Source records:
┄┄┄┄┄┄┄┄┄┄

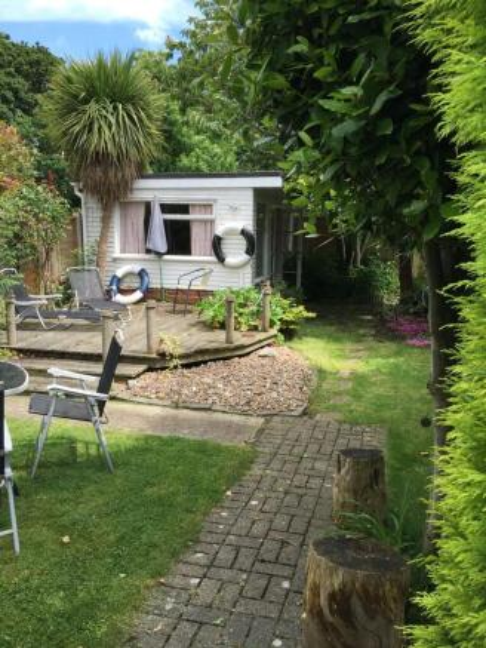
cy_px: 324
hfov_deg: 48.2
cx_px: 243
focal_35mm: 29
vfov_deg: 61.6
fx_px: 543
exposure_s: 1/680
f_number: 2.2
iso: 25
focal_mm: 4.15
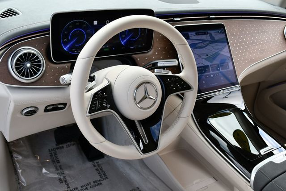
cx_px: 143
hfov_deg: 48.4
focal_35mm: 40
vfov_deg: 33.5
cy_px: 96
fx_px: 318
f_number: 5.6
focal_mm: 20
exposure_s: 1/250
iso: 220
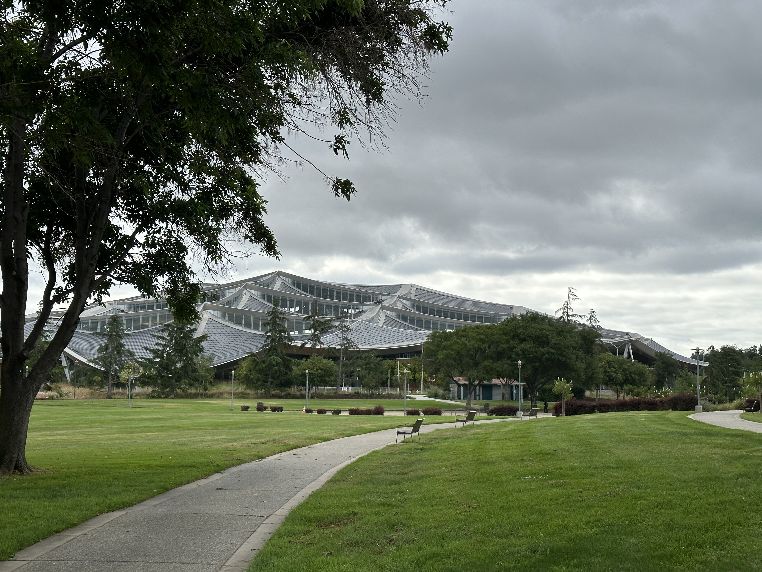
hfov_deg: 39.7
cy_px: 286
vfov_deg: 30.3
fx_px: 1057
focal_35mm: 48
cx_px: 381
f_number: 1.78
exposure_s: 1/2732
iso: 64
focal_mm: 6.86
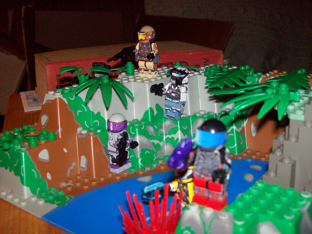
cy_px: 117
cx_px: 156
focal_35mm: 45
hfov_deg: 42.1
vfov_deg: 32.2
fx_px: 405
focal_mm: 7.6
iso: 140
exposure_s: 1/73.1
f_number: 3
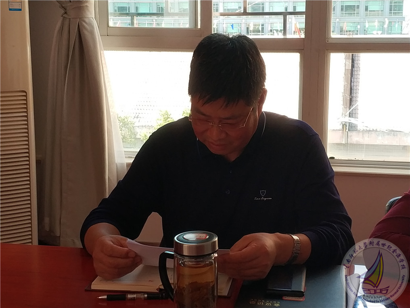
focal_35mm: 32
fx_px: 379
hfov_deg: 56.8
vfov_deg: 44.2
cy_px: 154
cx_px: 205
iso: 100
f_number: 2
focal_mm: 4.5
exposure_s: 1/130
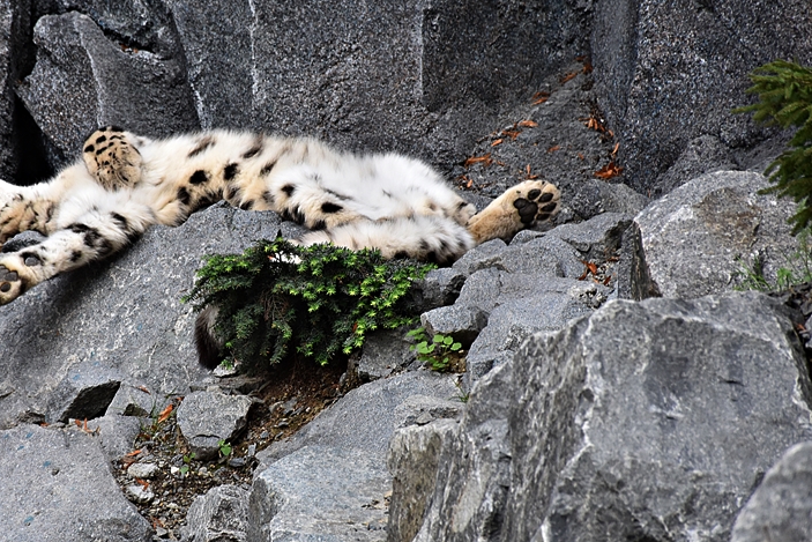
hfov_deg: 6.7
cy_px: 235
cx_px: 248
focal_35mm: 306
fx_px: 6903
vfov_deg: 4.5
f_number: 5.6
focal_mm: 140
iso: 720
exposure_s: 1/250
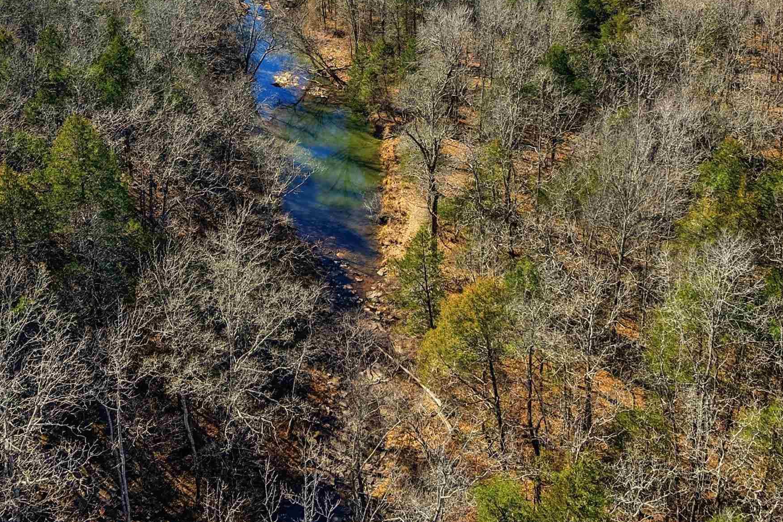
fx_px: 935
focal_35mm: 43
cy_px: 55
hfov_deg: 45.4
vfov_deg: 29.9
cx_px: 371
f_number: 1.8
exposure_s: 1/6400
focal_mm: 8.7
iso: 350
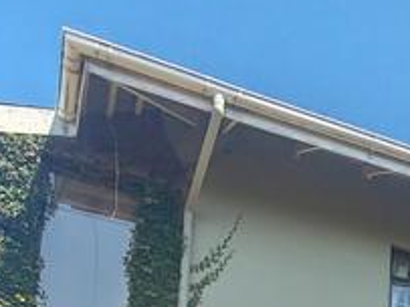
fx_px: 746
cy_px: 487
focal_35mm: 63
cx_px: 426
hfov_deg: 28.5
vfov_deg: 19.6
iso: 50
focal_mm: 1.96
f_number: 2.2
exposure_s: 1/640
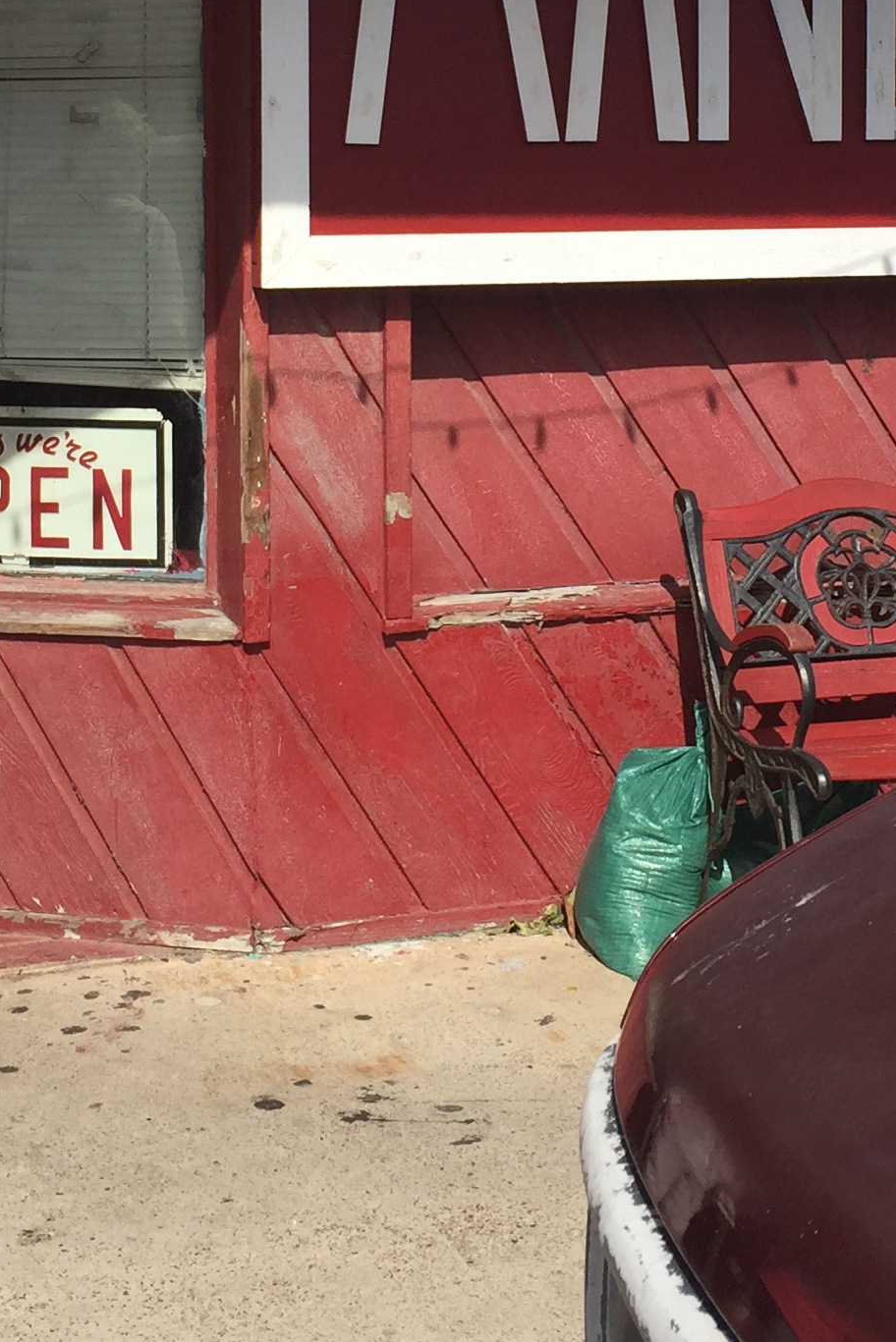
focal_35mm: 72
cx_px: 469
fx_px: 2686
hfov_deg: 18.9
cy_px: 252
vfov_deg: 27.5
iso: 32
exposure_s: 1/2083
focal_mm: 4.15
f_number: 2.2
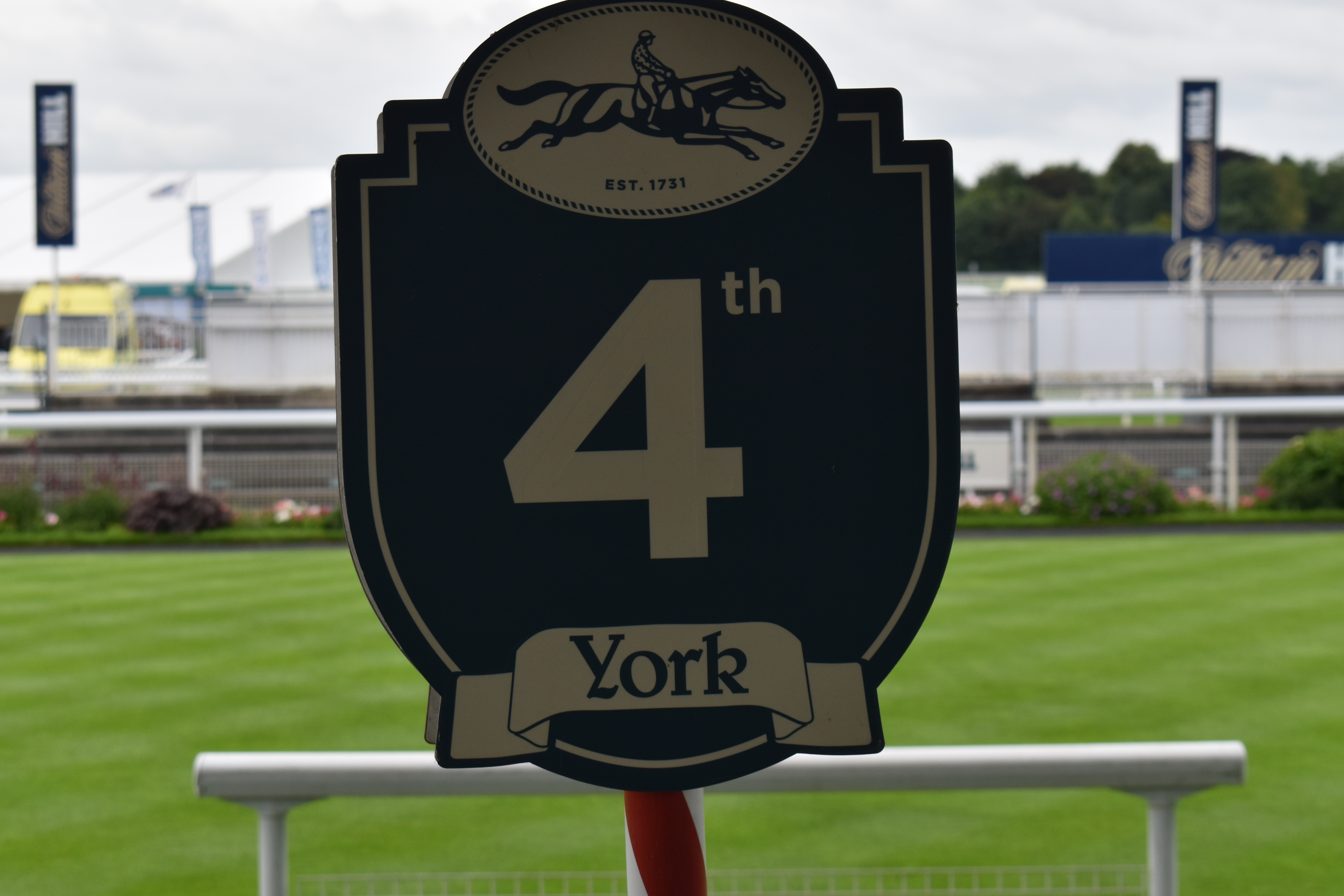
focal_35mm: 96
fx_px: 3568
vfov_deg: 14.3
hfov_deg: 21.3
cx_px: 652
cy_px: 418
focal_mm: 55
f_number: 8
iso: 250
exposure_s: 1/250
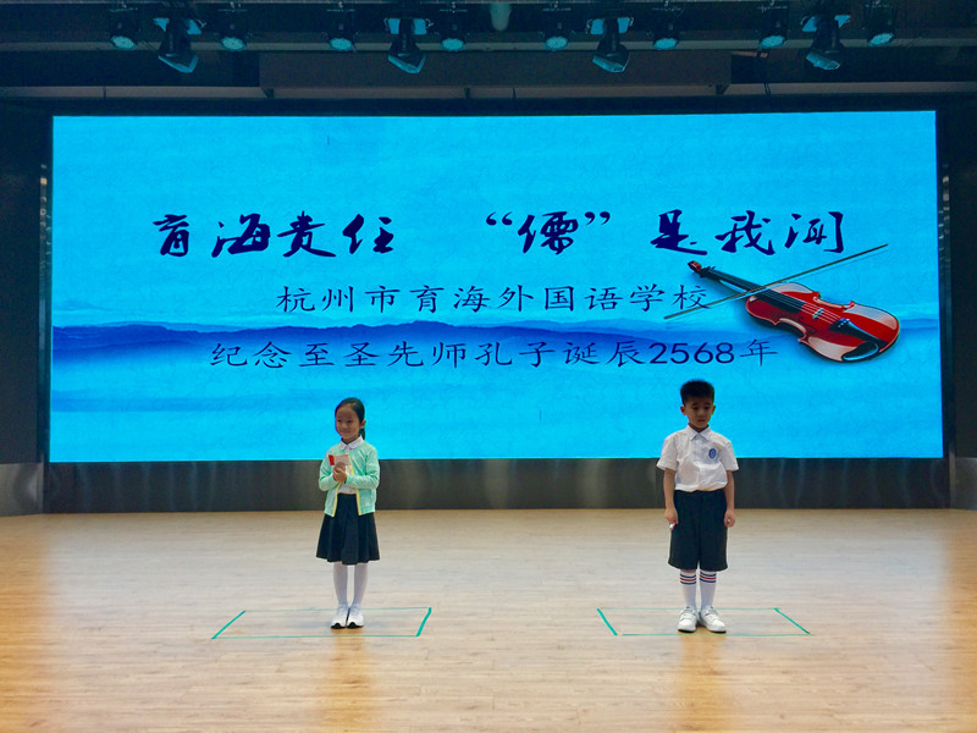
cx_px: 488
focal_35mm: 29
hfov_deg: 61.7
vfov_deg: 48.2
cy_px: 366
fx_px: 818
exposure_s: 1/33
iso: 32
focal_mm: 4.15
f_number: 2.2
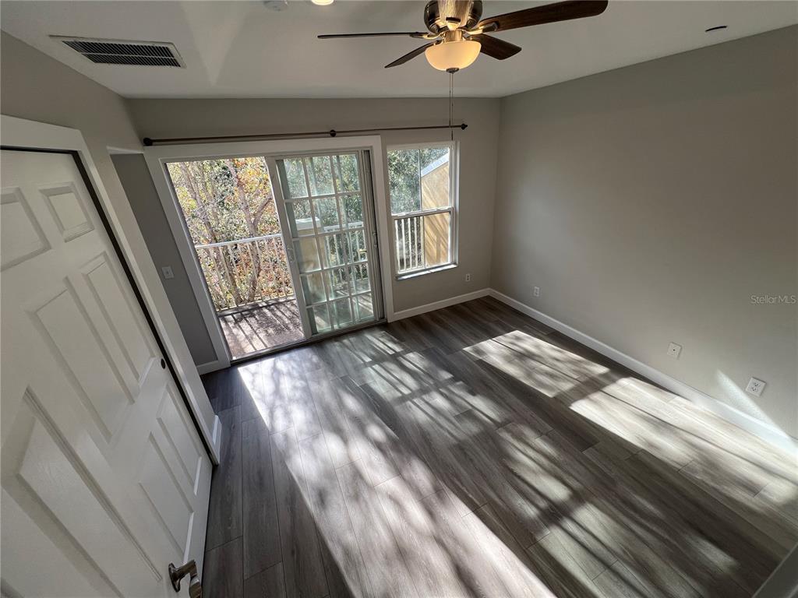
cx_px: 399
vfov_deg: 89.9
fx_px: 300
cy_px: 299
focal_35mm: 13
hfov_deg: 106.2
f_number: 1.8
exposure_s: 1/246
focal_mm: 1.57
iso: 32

┄┄┄┄┄┄┄┄┄┄

TASK:
Give the entries again, exactly and in full, with no image included.

TASK OUTPUT:
cy_px: 324
hfov_deg: 48.2
cx_px: 243
focal_35mm: 29
vfov_deg: 61.6
fx_px: 543
exposure_s: 1/680
f_number: 2.2
iso: 25
focal_mm: 4.15
cx_px: 143
hfov_deg: 48.4
focal_35mm: 40
vfov_deg: 33.5
cy_px: 96
fx_px: 318
f_number: 5.6
focal_mm: 20
exposure_s: 1/250
iso: 220
hfov_deg: 39.7
cy_px: 286
vfov_deg: 30.3
fx_px: 1057
focal_35mm: 48
cx_px: 381
f_number: 1.78
exposure_s: 1/2732
iso: 64
focal_mm: 6.86
cy_px: 117
cx_px: 156
focal_35mm: 45
hfov_deg: 42.1
vfov_deg: 32.2
fx_px: 405
focal_mm: 7.6
iso: 140
exposure_s: 1/73.1
f_number: 3
focal_35mm: 32
fx_px: 379
hfov_deg: 56.8
vfov_deg: 44.2
cy_px: 154
cx_px: 205
iso: 100
f_number: 2
focal_mm: 4.5
exposure_s: 1/130
hfov_deg: 6.7
cy_px: 235
cx_px: 248
focal_35mm: 306
fx_px: 6903
vfov_deg: 4.5
f_number: 5.6
focal_mm: 140
iso: 720
exposure_s: 1/250
fx_px: 935
focal_35mm: 43
cy_px: 55
hfov_deg: 45.4
vfov_deg: 29.9
cx_px: 371
f_number: 1.8
exposure_s: 1/6400
focal_mm: 8.7
iso: 350
fx_px: 746
cy_px: 487
focal_35mm: 63
cx_px: 426
hfov_deg: 28.5
vfov_deg: 19.6
iso: 50
focal_mm: 1.96
f_number: 2.2
exposure_s: 1/640
focal_35mm: 72
cx_px: 469
fx_px: 2686
hfov_deg: 18.9
cy_px: 252
vfov_deg: 27.5
iso: 32
exposure_s: 1/2083
focal_mm: 4.15
f_number: 2.2
focal_35mm: 96
fx_px: 3568
vfov_deg: 14.3
hfov_deg: 21.3
cx_px: 652
cy_px: 418
focal_mm: 55
f_number: 8
iso: 250
exposure_s: 1/250
cx_px: 488
focal_35mm: 29
hfov_deg: 61.7
vfov_deg: 48.2
cy_px: 366
fx_px: 818
exposure_s: 1/33
iso: 32
focal_mm: 4.15
f_number: 2.2
cx_px: 399
vfov_deg: 89.9
fx_px: 300
cy_px: 299
focal_35mm: 13
hfov_deg: 106.2
f_number: 1.8
exposure_s: 1/246
focal_mm: 1.57
iso: 32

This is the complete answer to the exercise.